**Material for the task**
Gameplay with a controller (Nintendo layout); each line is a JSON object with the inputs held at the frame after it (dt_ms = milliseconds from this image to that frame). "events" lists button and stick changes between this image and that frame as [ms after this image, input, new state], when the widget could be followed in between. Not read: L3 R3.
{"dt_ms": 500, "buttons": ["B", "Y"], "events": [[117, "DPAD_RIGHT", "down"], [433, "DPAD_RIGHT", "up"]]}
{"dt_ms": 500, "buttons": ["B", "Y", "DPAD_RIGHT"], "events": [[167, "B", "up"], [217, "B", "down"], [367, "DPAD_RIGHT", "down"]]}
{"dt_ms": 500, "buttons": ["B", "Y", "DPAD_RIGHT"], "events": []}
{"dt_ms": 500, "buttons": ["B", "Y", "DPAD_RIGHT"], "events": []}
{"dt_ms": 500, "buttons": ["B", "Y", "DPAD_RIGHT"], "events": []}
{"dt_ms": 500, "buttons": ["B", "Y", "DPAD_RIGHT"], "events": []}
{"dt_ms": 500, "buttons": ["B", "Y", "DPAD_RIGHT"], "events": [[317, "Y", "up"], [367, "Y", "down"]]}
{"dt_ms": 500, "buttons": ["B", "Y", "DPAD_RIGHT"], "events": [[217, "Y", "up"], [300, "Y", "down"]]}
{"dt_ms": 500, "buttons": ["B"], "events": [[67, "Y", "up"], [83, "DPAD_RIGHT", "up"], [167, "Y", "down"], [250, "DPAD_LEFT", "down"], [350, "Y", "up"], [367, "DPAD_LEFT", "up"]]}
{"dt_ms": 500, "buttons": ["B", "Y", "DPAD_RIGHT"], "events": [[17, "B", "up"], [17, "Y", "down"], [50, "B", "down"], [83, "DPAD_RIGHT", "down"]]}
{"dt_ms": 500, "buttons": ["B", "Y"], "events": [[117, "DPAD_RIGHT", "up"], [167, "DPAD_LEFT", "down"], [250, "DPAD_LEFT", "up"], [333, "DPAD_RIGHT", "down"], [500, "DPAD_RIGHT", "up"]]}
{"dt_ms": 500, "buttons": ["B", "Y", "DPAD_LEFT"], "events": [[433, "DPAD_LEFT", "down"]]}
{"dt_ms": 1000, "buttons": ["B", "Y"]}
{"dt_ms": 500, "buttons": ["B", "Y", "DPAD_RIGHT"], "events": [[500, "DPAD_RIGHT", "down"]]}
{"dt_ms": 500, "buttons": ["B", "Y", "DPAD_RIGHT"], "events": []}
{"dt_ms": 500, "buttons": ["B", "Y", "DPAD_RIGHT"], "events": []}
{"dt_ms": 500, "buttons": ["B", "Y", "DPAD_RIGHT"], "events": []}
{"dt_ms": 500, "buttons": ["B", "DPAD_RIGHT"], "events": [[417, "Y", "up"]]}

**Instructions for the task**
Print every record exactly as it was given.

**Answer to the exercise**
Gameplay with a controller (Nintendo layout); each line is a JSON object with the inputs held at the frame after it (dt_ms = milliseconds from this image to that frame). "events" lists button and stick changes between this image and that frame as [ms after this image, input, new state], when the widget could be followed in between. Not read: L3 R3.
{"dt_ms": 500, "buttons": ["B", "Y"], "events": [[117, "DPAD_RIGHT", "down"], [433, "DPAD_RIGHT", "up"]]}
{"dt_ms": 500, "buttons": ["B", "Y", "DPAD_RIGHT"], "events": [[167, "B", "up"], [217, "B", "down"], [367, "DPAD_RIGHT", "down"]]}
{"dt_ms": 500, "buttons": ["B", "Y", "DPAD_RIGHT"], "events": []}
{"dt_ms": 500, "buttons": ["B", "Y", "DPAD_RIGHT"], "events": []}
{"dt_ms": 500, "buttons": ["B", "Y", "DPAD_RIGHT"], "events": []}
{"dt_ms": 500, "buttons": ["B", "Y", "DPAD_RIGHT"], "events": []}
{"dt_ms": 500, "buttons": ["B", "Y", "DPAD_RIGHT"], "events": [[317, "Y", "up"], [367, "Y", "down"]]}
{"dt_ms": 500, "buttons": ["B", "Y", "DPAD_RIGHT"], "events": [[217, "Y", "up"], [300, "Y", "down"]]}
{"dt_ms": 500, "buttons": ["B"], "events": [[67, "Y", "up"], [83, "DPAD_RIGHT", "up"], [167, "Y", "down"], [250, "DPAD_LEFT", "down"], [350, "Y", "up"], [367, "DPAD_LEFT", "up"]]}
{"dt_ms": 500, "buttons": ["B", "Y", "DPAD_RIGHT"], "events": [[17, "B", "up"], [17, "Y", "down"], [50, "B", "down"], [83, "DPAD_RIGHT", "down"]]}
{"dt_ms": 500, "buttons": ["B", "Y"], "events": [[117, "DPAD_RIGHT", "up"], [167, "DPAD_LEFT", "down"], [250, "DPAD_LEFT", "up"], [333, "DPAD_RIGHT", "down"], [500, "DPAD_RIGHT", "up"]]}
{"dt_ms": 500, "buttons": ["B", "Y", "DPAD_LEFT"], "events": [[433, "DPAD_LEFT", "down"]]}
{"dt_ms": 1000, "buttons": ["B", "Y"]}
{"dt_ms": 500, "buttons": ["B", "Y", "DPAD_RIGHT"], "events": [[500, "DPAD_RIGHT", "down"]]}
{"dt_ms": 500, "buttons": ["B", "Y", "DPAD_RIGHT"], "events": []}
{"dt_ms": 500, "buttons": ["B", "Y", "DPAD_RIGHT"], "events": []}
{"dt_ms": 500, "buttons": ["B", "Y", "DPAD_RIGHT"], "events": []}
{"dt_ms": 500, "buttons": ["B", "DPAD_RIGHT"], "events": [[417, "Y", "up"]]}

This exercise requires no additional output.